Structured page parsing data

BEGIN

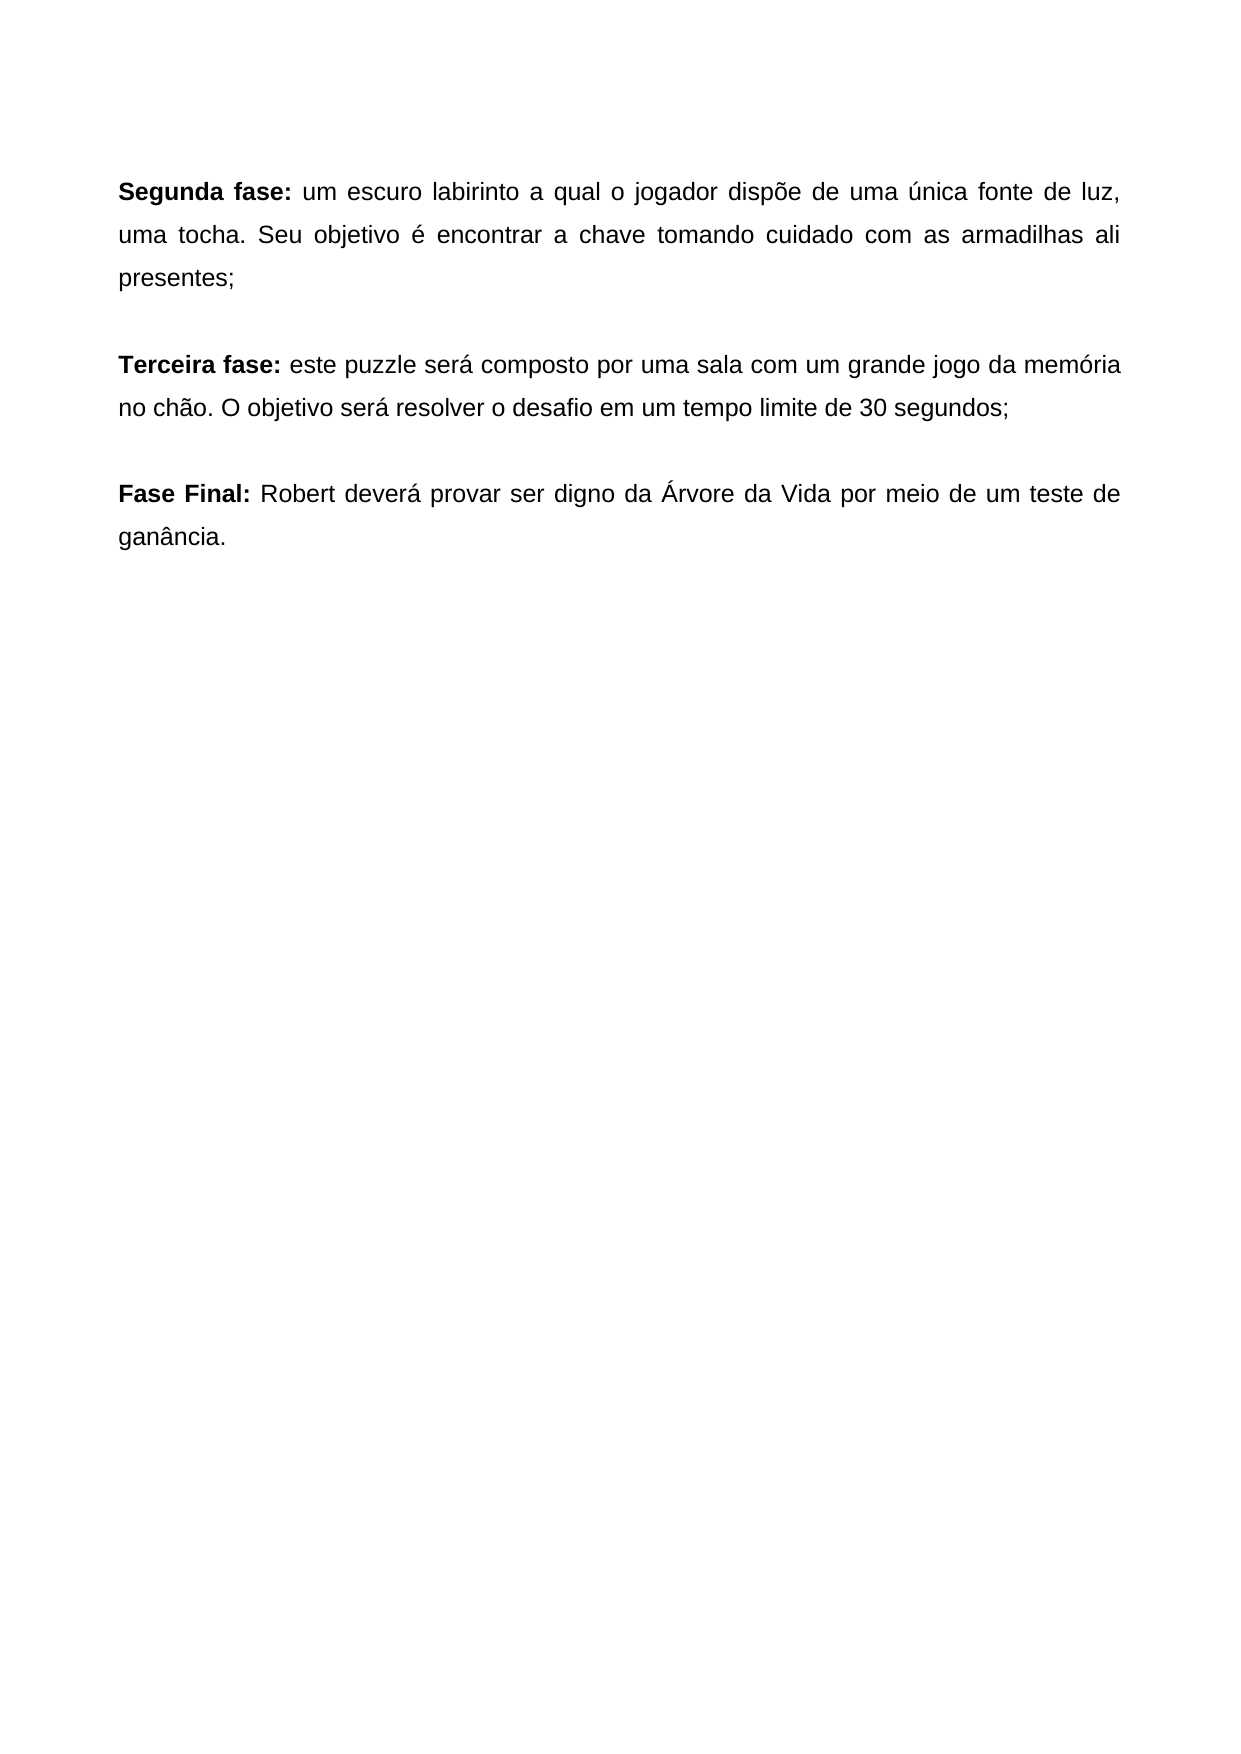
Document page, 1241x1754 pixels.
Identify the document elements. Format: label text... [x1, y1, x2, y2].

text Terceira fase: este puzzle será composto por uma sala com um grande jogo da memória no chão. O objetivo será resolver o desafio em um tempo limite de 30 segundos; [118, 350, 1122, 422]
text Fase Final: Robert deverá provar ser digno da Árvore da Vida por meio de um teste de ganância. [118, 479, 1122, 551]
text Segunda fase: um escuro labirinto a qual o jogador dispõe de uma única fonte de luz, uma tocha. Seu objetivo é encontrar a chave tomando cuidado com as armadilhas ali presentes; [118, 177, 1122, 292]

END

*Directions*. Please output the entries above exactly, leaving out every picture.

*Task result*.
Document page, 1241x1754 pixels.
Identify the document elements. Format: label text... [x1, y1, x2, y2].

text Terceira fase: este puzzle será composto por uma sala com um grande jogo da memória no chão. O objetivo será resolver o desafio em um tempo limite de 30 segundos; [118, 350, 1122, 422]
text Fase Final: Robert deverá provar ser digno da Árvore da Vida por meio de um teste de ganância. [118, 479, 1122, 551]
text Segunda fase: um escuro labirinto a qual o jogador dispõe de uma única fonte de luz, uma tocha. Seu objetivo é encontrar a chave tomando cuidado com as armadilhas ali presentes; [118, 177, 1122, 292]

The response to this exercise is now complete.